--- To do ---
Keep each line of the material that includes "those", and leave out the rest.

--- Given entries ---
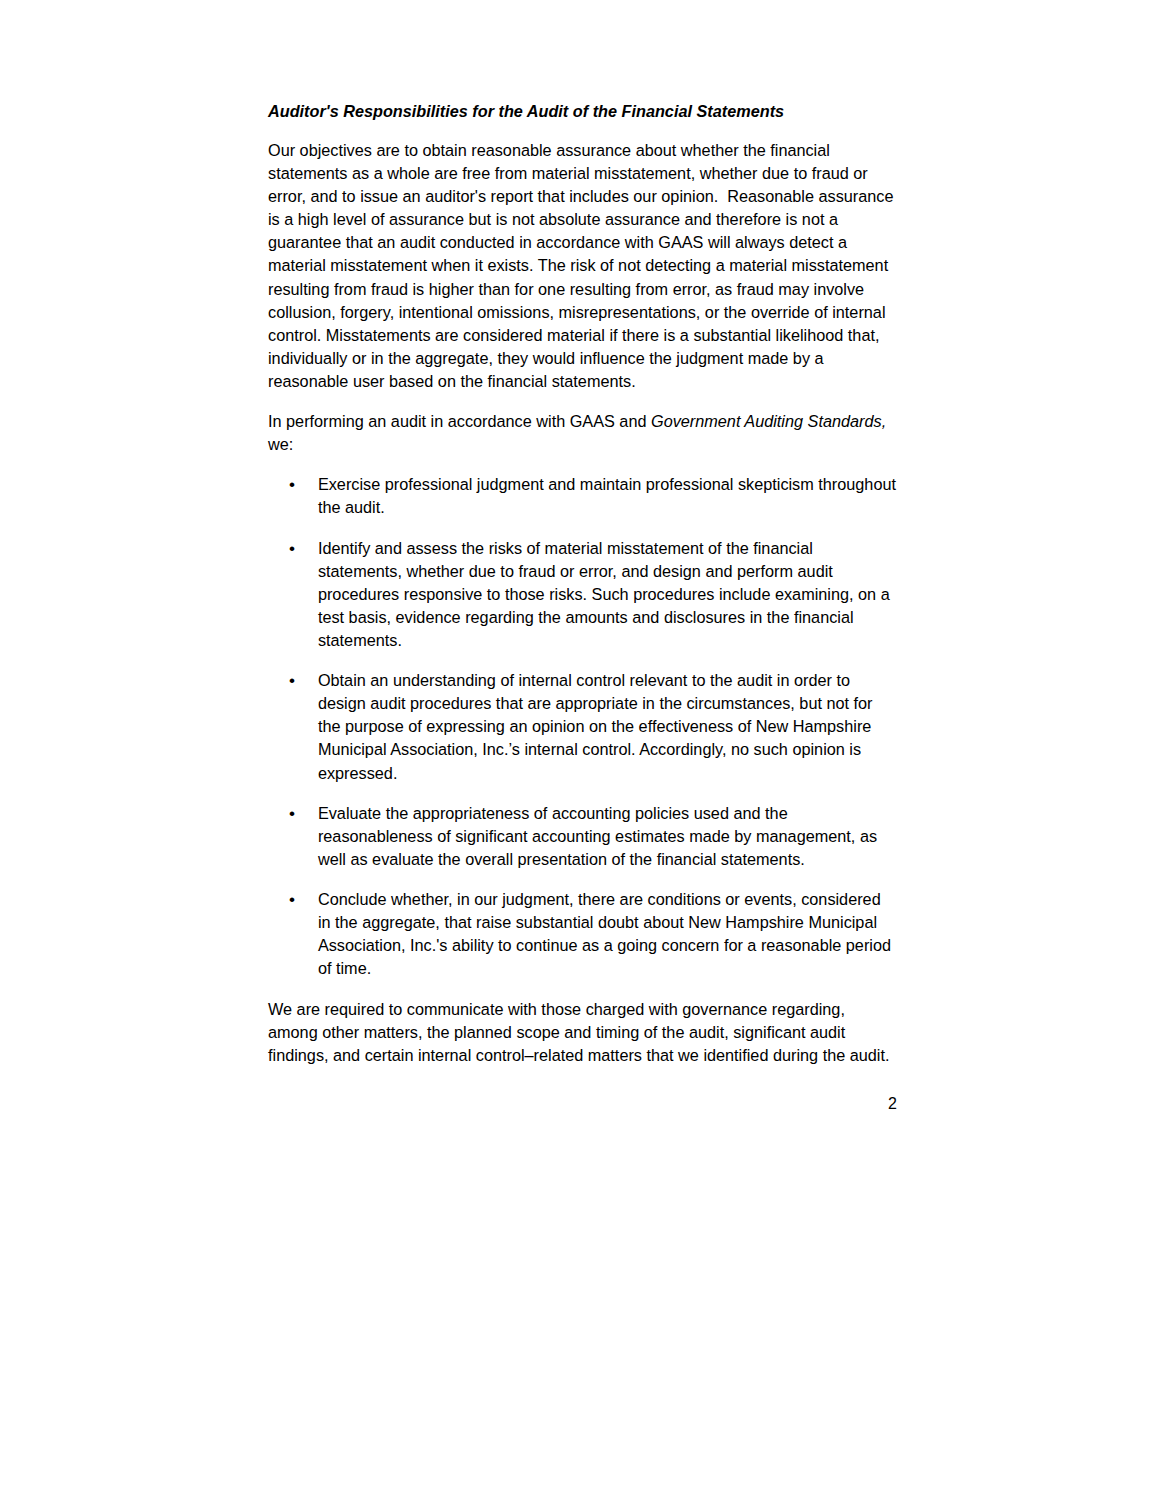Auditor's Responsibilities for the Audit of the Financial Statements
Our objectives are to obtain reasonable assurance about whether the financial statements as a whole are free from material misstatement, whether due to fraud or error, and to issue an auditor's report that includes our opinion. Reasonable assurance is a high level of assurance but is not absolute assurance and therefore is not a guarantee that an audit conducted in accordance with GAAS will always detect a material misstatement when it exists. The risk of not detecting a material misstatement resulting from fraud is higher than for one resulting from error, as fraud may involve collusion, forgery, intentional omissions, misrepresentations, or the override of internal control. Misstatements are considered material if there is a substantial likelihood that, individually or in the aggregate, they would influence the judgment made by a reasonable user based on the financial statements.
In performing an audit in accordance with GAAS and Government Auditing Standards, we:
Exercise professional judgment and maintain professional skepticism throughout the audit.
Identify and assess the risks of material misstatement of the financial statements, whether due to fraud or error, and design and perform audit procedures responsive to those risks. Such procedures include examining, on a test basis, evidence regarding the amounts and disclosures in the financial statements.
Obtain an understanding of internal control relevant to the audit in order to design audit procedures that are appropriate in the circumstances, but not for the purpose of expressing an opinion on the effectiveness of New Hampshire Municipal Association, Inc.’s internal control. Accordingly, no such opinion is expressed.
Evaluate the appropriateness of accounting policies used and the reasonableness of significant accounting estimates made by management, as well as evaluate the overall presentation of the financial statements.
Conclude whether, in our judgment, there are conditions or events, considered in the aggregate, that raise substantial doubt about New Hampshire Municipal Association, Inc.'s ability to continue as a going concern for a reasonable period of time.
We are required to communicate with those charged with governance regarding, among other matters, the planned scope and timing of the audit, significant audit findings, and certain internal control–related matters that we identified during the audit.
2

--- Answer for this exercise ---
Identify and assess the risks of material misstatement of the financial statements, whether due to fraud or error, and design and perform audit procedures responsive to those risks. Such procedures include examining, on a test basis, evidence regarding the amounts and disclosures in the financial statements.
We are required to communicate with those charged with governance regarding, among other matters, the planned scope and timing of the audit, significant audit findings, and certain internal control–related matters that we identified during the audit.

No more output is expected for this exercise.